Am reading about kernel PCA. The set-up is a set of centered observations $\big\{x_k: k = 1,..., M\big\} \subset \mathbb{R}^N$ and we want to diagonalize the covariance matrix :
$$C = \frac{1}{M} \sum_{j=1}^M x_j x_j' $$
The text am following reads :
To do this, one has to solve the eigenvalue equation $$\lambda v = Cv$$ for eigenvalues $λ ≥ 0$ and $v ∈ \mathbb{R}^N\setminus{0}$. Since $Cv = \frac{1}{M} \sum_{j=1}^M \langle x_j, v \rangle x_j $, all solutions $v$ with $λ \neq 0$ must lie in the span of $x_1,..., x_M$. In that case the previous equation is equivalent to
$$λ\langle x_k, v\rangle = \langle x_k, Cv \rangle $$for all $k = 1,..., M$.
Question: Why is this last set of equations equivalent to the eigenvalue equation?
Clearly $\lambda v = Cv$ implies $$λ\langle x_k, v\rangle = \langle x_k, Cv \rangle $$for all $k = 1,..., M$ but how can I show the converse?
Any help is greatly appreciated.
I will assume that the vectors $x_1, \dots, x_M$ are linearly independent.
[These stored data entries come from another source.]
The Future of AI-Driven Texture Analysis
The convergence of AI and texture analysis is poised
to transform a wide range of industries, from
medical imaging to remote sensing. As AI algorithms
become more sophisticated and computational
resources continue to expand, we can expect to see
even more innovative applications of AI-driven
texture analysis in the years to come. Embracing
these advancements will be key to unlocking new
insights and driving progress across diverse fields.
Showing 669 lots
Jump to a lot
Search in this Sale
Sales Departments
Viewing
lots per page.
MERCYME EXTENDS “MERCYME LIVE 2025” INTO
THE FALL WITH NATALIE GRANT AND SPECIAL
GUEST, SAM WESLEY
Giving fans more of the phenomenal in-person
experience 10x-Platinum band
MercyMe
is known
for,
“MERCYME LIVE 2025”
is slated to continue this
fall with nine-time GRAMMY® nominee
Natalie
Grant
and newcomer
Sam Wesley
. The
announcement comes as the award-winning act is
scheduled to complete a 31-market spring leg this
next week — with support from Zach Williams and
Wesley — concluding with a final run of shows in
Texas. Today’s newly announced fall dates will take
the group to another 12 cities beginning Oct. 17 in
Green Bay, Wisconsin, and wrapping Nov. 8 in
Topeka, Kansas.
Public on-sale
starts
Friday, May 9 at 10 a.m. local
Given that $\lambda \langle x_k, v \rangle = \langle x_k, Cv \rangle$ for all integers $1 \leq k \leq M,$ we have that $\langle x_k, \lambda v \rangle = \langle x_k, Cv \rangle,$ from which it follows that $\langle x_k, Cv - \lambda v \rangle = 0$ for all integers $1 \leq k \leq M.$ (Both equalities here hold because our inner product is taken over $\mathbb R.$)
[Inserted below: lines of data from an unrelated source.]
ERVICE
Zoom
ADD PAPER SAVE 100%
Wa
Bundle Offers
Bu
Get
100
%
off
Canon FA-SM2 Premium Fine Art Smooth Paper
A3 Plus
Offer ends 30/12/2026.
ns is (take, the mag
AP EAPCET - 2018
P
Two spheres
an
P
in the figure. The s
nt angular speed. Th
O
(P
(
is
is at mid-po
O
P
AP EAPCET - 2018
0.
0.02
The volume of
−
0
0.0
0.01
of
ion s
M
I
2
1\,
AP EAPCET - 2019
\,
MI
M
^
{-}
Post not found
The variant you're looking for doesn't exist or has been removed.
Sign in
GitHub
Considering that the inner product $\langle \cdot, Cv - \lambda v \rangle$ is a linear functional, it follows that $\langle \cdot, Cv - \lambda v \rangle$ is uniquely determined by the values that it takes on a basis. Consequently, if we restrict $\langle \cdot, Cv - \lambda v \rangle$ to $\operatorname{span}_{\mathbb R}\{x_1, \dots, x_M \},$ then in view of the fact that $\langle x_k, Cv - \lambda v \rangle = 0$ for all integers $1 \leq k \leq M,$ it follows that $\langle \cdot, Cv - \lambda v \rangle$ is the zero functional on $\operatorname{span}_{\mathbb R}\{x_1, \dots, x_M \}$ so that $\langle Cv - \lambda v, Cv - \lambda v \rangle = 0.$ But then, considering that the inner product is positive-definite, we must have that $Cv = \lambda v,$ as desired.